头脑有些呆滞,眸子掠过芸娘泪流满面的精致脸庞,双鬓已经斑白,啊!美美的娘亲因何事衰老的如此迅速?什么?昏睡已整整一个月?无双倏地想坐起身来,但是,只是微微的欠了一下上身,有颓然的倒下。
“乖双儿,你才醒,身上没劲,有什么事告诉娘,娘去为你做。”芸娘慌忙按住无双的香肩,不让无双乱动。
“皇上的灵柩?”半响后,无双艰难的问出最挂心的事情。
“南宫月和太后的灵柩入皇陵,双儿不用忧心,葬仪非常隆重,也没出一点差池。”回答无双话的是听到殿内声讯而进来的天绝老人。
众人闪开了身子,让天绝直接走到无双的床边,没有征求无双的首肯,天绝径直搭上了无双的脉搏。
“老头子,你又清瘦了,再这样下去,一点都不可爱了。”无双望着银发飘逸的清瘦老人,心头闪过一丝酸楚,自从收下自己这不省心的徒弟,天绝就没过上几天舒心的日子。虽然此刻仙风道骨模样,却哪里有原来的弥勒般肥硕可爱。
“你好好养身体,不要让老夫挂心,老夫还愁不长肉?”天绝冷哼着反驳着无双的话。
眼眶顿时发热,泪水已经充盈着双眸,张了张口,无双却发不出声音。
“你才醒来,身子还很羸弱,不要多说话,会伤精力。”放下无双的手腕,天绝退后一步:“大家也都散了吧,不要打扰双儿歇息。”
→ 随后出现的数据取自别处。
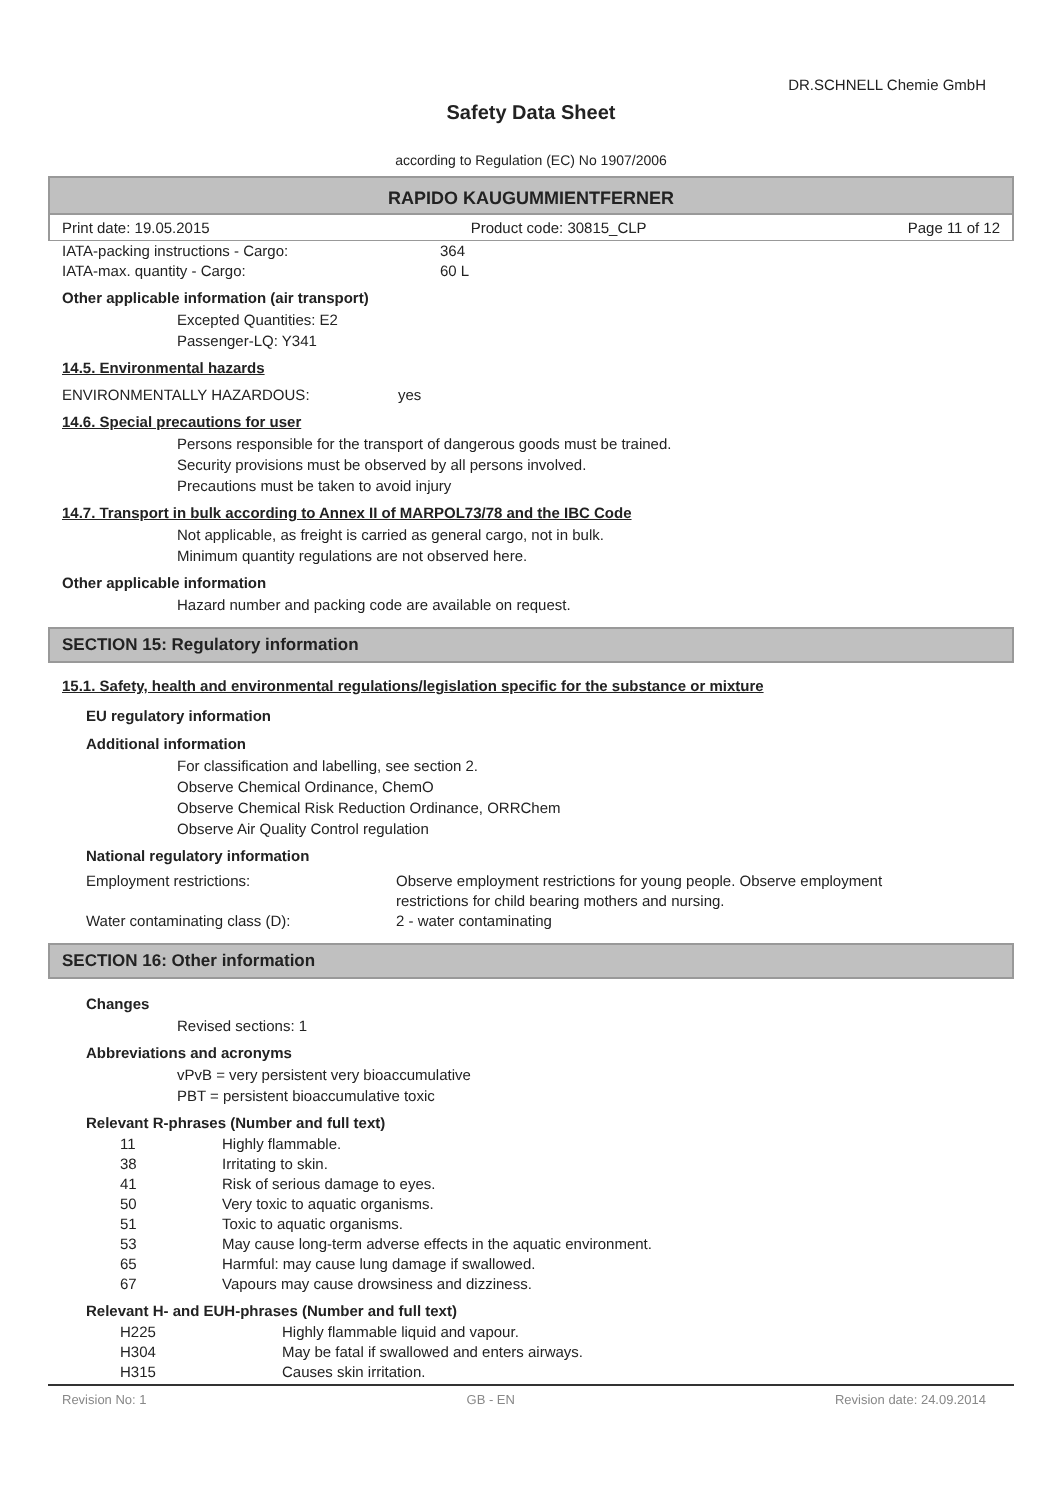DR.SCHNELL Chemie GmbH
Safety Data Sheet
according to Regulation (EC) No 1907/2006
RAPIDO KAUGUMMIENTFERNER
Print date: 19.05.2015 Product code: 30815_CLP Page 11 of 12
| IATA-packing instructions - Cargo: | 364 |
| IATA-max. quantity - Cargo: | 60 L |
Other applicable information (air transport)
Excepted Quantities: E2
Passenger-LQ: Y341
14.5. Environmental hazards
ENVIRONMENTALLY HAZARDOUS: yes
14.6. Special precautions for user
Persons responsible for the transport of dangerous goods must be trained.
Security provisions must be observed by all persons involved.
Precautions must be taken to avoid injury
14.7. Transport in bulk according to Annex II of MARPOL73/78 and the IBC Code
Not applicable, as freight is carried as general cargo, not in bulk.
Minimum quantity regulations are not observed here.
Other applicable information
Hazard number and packing code are available on request.
SECTION 15: Regulatory information
15.1. Safety, health and environmental regulations/legislation specific for the substance or mixture
EU regulatory information
Additional information
For classification and labelling, see section 2.
Observe Chemical Ordinance, ChemO
Observe Chemical Risk Reduction Ordinance, ORRChem
Observe Air Quality Control regulation
National regulatory information
| Employment restrictions: | Observe employment restrictions for young people. Observe employment restrictions for child bearing mothers and nursing. |
| Water contaminating class (D): | 2 - water contaminating |
SECTION 16: Other information
Changes
Revised sections: 1
Abbreviations and acronyms
vPvB = very persistent very bioaccumulative
PBT = persistent bioaccumulative toxic
Relevant R-phrases (Number and full text)
| 11 | Highly flammable. |
| 38 | Irritating to skin. |
| 41 | Risk of serious damage to eyes. |
| 50 | Very toxic to aquatic organisms. |
| 51 | Toxic to aquatic organisms. |
| 53 | May cause long-term adverse effects in the aquatic environment. |
| 65 | Harmful: may cause lung damage if swallowed. |
| 67 | Vapours may cause drowsiness and dizziness. |
Relevant H- and EUH-phrases (Number and full text)
| H225 | Highly flammable liquid and vapour. |
| H304 | May be fatal if swallowed and enters airways. |
| H315 | Causes skin irritation. |
Revision No: 1 GB - EN Revision date: 24.09.2014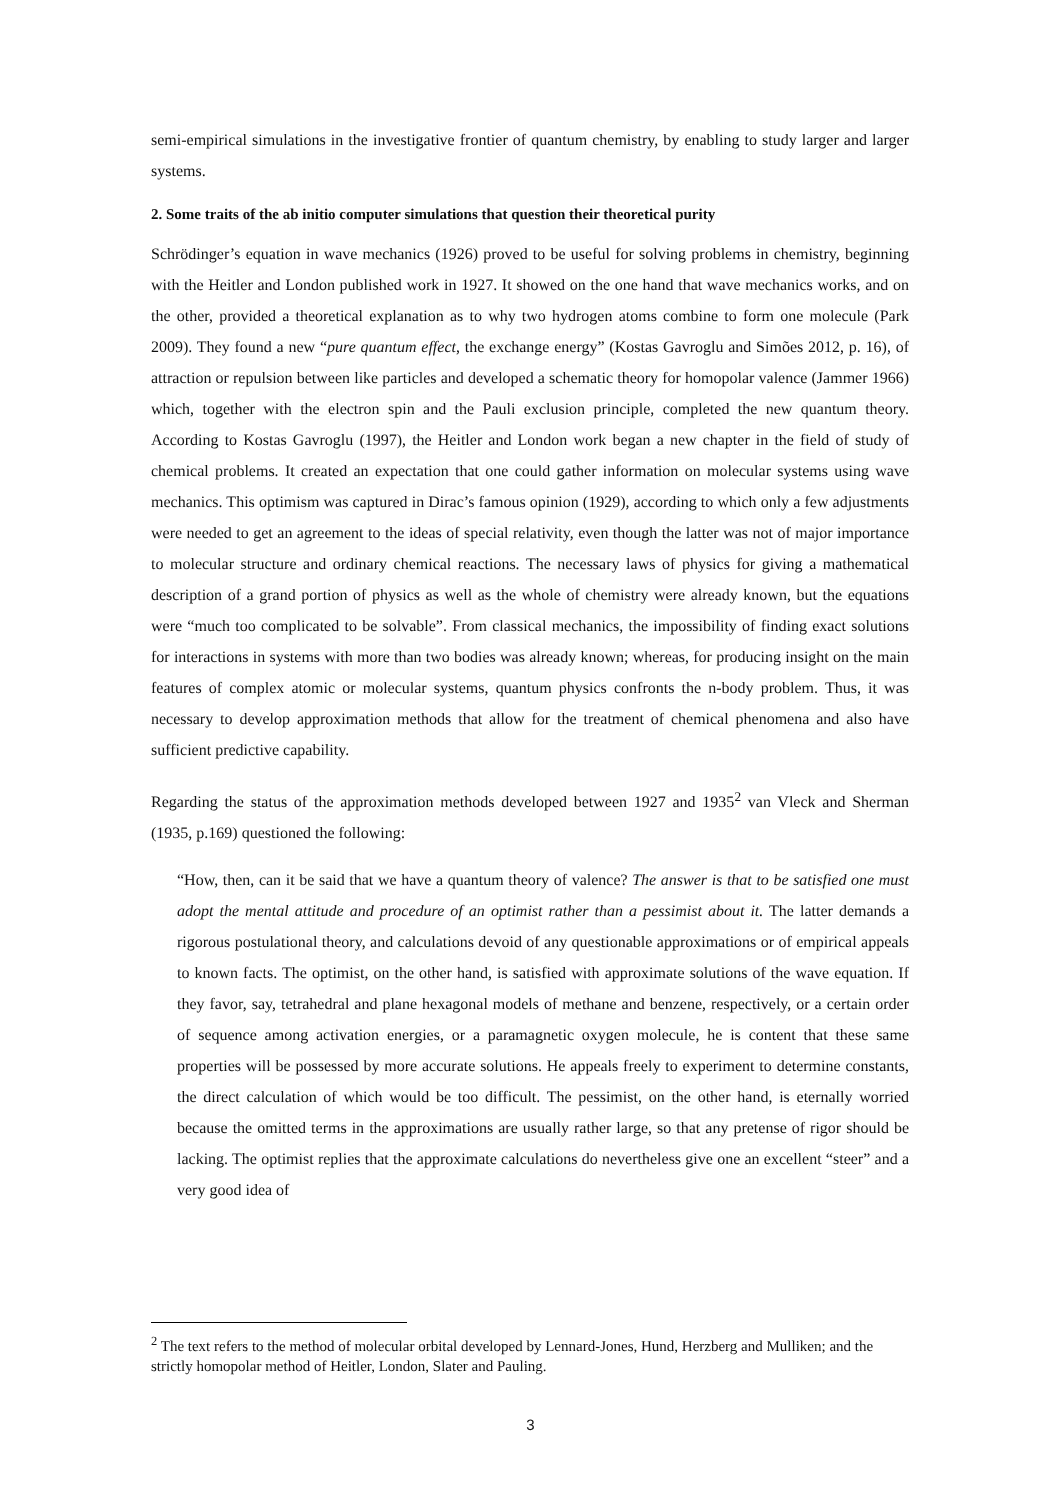semi-empirical simulations in the investigative frontier of quantum chemistry, by enabling to study larger and larger systems.
2. Some traits of the ab initio computer simulations that question their theoretical purity
Schrödinger’s equation in wave mechanics (1926) proved to be useful for solving problems in chemistry, beginning with the Heitler and London published work in 1927. It showed on the one hand that wave mechanics works, and on the other, provided a theoretical explanation as to why two hydrogen atoms combine to form one molecule (Park 2009). They found a new “pure quantum effect, the exchange energy” (Kostas Gavroglu and Simões 2012, p. 16), of attraction or repulsion between like particles and developed a schematic theory for homopolar valence (Jammer 1966) which, together with the electron spin and the Pauli exclusion principle, completed the new quantum theory. According to Kostas Gavroglu (1997), the Heitler and London work began a new chapter in the field of study of chemical problems. It created an expectation that one could gather information on molecular systems using wave mechanics. This optimism was captured in Dirac’s famous opinion (1929), according to which only a few adjustments were needed to get an agreement to the ideas of special relativity, even though the latter was not of major importance to molecular structure and ordinary chemical reactions. The necessary laws of physics for giving a mathematical description of a grand portion of physics as well as the whole of chemistry were already known, but the equations were “much too complicated to be solvable”. From classical mechanics, the impossibility of finding exact solutions for interactions in systems with more than two bodies was already known; whereas, for producing insight on the main features of complex atomic or molecular systems, quantum physics confronts the n-body problem. Thus, it was necessary to develop approximation methods that allow for the treatment of chemical phenomena and also have sufficient predictive capability.
Regarding the status of the approximation methods developed between 1927 and 1935<sup>2</sup> van Vleck and Sherman (1935, p.169) questioned the following:
“How, then, can it be said that we have a quantum theory of valence? The answer is that to be satisfied one must adopt the mental attitude and procedure of an optimist rather than a pessimist about it. The latter demands a rigorous postulational theory, and calculations devoid of any questionable approximations or of empirical appeals to known facts. The optimist, on the other hand, is satisfied with approximate solutions of the wave equation. If they favor, say, tetrahedral and plane hexagonal models of methane and benzene, respectively, or a certain order of sequence among activation energies, or a paramagnetic oxygen molecule, he is content that these same properties will be possessed by more accurate solutions. He appeals freely to experiment to determine constants, the direct calculation of which would be too difficult. The pessimist, on the other hand, is eternally worried because the omitted terms in the approximations are usually rather large, so that any pretense of rigor should be lacking. The optimist replies that the approximate calculations do nevertheless give one an excellent “steer” and a very good idea of
<sup>2</sup> The text refers to the method of molecular orbital developed by Lennard-Jones, Hund, Herzberg and Mulliken; and the strictly homopolar method of Heitler, London, Slater and Pauling.
3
“子轩,为双儿熬点稀一点的白粥!”天绝驱散着心疼关切的人群。
留恋的再望无双一眼,子轩迅速消失在众人的眼眸。
无双焦急的想呼喊住被天绝驱赶的众人,最少留下一个为爷解惑啊,一个多月呢,发生了什么,现在南燕是什么样的状况,都不得而知,自己如何能睡得着嘛。
“老前辈,晚辈有话对双儿说,一会就好。”一道清润熟悉的声音响起,只是,为何他的声音也有些沙哑暗淡。
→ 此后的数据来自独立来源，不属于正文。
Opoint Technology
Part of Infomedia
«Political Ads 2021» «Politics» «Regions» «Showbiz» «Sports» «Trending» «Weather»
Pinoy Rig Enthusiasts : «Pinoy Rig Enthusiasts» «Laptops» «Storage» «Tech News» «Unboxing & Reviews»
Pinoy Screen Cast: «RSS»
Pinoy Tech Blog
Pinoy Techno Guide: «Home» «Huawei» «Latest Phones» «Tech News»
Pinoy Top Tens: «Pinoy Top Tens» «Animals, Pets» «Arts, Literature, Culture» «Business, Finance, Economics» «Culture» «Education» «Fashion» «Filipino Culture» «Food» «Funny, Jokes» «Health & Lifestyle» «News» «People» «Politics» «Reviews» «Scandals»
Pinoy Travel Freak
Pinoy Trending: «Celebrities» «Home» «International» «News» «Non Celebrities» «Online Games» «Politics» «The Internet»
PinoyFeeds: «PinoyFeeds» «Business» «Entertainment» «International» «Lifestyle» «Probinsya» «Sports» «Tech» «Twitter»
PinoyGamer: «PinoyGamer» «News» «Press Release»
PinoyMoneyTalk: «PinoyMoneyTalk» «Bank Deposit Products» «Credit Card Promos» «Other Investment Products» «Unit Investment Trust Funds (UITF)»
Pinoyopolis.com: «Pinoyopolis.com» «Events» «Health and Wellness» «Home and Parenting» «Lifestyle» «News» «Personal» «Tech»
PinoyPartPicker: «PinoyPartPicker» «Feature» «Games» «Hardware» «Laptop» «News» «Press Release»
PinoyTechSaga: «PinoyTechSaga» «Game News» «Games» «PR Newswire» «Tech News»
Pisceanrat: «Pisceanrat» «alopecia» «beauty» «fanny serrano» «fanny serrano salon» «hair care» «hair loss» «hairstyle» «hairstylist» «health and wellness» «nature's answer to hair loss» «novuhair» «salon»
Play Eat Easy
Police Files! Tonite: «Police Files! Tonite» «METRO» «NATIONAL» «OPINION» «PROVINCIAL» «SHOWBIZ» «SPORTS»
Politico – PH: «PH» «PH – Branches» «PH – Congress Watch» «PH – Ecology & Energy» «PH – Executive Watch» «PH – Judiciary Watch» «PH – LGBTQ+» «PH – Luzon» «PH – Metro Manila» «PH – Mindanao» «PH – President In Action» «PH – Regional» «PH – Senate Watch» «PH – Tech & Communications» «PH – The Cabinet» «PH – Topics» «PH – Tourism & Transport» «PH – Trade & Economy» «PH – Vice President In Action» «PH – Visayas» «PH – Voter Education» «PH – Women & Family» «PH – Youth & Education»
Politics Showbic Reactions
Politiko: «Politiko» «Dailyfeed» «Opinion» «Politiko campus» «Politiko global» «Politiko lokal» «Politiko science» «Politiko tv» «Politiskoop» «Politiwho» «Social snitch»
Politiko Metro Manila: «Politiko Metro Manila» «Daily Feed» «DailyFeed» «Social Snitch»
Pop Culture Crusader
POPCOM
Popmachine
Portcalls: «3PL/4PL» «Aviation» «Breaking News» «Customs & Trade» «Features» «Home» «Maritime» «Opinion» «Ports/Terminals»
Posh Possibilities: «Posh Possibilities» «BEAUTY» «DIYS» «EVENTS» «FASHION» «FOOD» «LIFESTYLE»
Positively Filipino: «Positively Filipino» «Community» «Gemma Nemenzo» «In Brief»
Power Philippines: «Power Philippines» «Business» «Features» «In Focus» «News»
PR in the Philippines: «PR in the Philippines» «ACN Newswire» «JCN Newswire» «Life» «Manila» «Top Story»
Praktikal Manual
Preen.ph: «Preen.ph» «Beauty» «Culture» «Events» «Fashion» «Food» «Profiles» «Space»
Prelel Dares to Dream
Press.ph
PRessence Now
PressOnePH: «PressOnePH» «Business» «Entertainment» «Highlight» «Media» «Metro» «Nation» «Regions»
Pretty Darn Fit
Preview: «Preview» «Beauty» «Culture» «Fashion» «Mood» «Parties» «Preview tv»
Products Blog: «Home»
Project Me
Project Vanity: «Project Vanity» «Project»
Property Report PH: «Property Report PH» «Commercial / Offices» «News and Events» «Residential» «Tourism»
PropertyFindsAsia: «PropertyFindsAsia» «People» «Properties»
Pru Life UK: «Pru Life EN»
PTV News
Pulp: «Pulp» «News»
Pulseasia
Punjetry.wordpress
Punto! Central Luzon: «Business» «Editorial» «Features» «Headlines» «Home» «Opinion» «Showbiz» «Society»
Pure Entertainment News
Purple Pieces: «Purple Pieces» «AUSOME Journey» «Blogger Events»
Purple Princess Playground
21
犹豫的望一眼无助又渴望的无双,再看向眼前这位傲梅清骨,清润绝尘的男子,天绝微垂了下眸,闪过了身。用身体语言为纳兰烨放行,并驱赶着其他的人。
清润的淡笑,纳兰烨从容走向无双,没看到后面一道道意味不明的眼神,其中有有九穆皇后端木依兰的幽怨和大秦太子李承允的嫉妒,还有其他人的复杂难测。
无双静静望着这个寒梅傲雪的男人,短短一个月而已,自己的一场没有记忆的梦,为何这如玉的男人头发似月,双鬓如娘亲一样斑白?为什么温润的笑脸这般清瘦?为什么深邃的眼神闪烁着心痛,是受了什么委屈还是经受着病痛?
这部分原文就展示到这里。